(Beginning of Data records)
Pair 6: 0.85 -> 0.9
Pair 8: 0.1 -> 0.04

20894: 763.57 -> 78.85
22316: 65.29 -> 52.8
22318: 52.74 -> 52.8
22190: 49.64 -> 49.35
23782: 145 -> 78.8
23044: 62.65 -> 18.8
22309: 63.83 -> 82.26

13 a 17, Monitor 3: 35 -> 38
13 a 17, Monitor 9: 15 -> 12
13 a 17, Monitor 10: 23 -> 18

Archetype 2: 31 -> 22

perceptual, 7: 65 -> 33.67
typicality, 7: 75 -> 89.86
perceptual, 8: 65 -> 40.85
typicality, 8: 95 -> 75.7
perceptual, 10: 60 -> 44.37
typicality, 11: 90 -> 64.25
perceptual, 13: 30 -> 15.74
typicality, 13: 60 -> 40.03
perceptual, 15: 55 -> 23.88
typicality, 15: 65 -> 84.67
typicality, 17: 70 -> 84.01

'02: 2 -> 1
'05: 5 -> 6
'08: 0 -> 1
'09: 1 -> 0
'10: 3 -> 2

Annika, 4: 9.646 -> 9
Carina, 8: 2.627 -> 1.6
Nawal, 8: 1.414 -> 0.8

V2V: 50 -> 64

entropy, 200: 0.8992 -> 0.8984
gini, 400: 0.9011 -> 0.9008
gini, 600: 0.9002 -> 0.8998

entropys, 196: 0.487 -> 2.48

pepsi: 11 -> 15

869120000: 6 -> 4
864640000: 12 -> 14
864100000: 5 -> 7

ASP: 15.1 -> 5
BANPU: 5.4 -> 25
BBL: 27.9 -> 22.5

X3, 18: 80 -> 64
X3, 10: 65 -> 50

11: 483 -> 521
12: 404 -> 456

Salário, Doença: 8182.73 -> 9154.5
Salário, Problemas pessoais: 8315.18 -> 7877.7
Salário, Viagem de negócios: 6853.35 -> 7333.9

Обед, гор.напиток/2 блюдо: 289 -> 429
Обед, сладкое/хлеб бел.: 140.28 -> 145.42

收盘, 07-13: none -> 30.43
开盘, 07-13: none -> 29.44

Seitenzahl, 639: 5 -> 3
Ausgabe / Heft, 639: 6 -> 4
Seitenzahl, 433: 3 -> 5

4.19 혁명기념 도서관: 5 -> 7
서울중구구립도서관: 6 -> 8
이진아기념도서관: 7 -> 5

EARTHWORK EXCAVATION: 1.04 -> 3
(End of Data records)
→ Prompt: Lines in the material above that include the string "Salário" should be listed.

→ Solution to the exercise:
Salário, Doença: 8182.73 -> 9154.5
Salário, Problemas pessoais: 8315.18 -> 7877.7
Salário, Viagem de negócios: 6853.35 -> 7333.9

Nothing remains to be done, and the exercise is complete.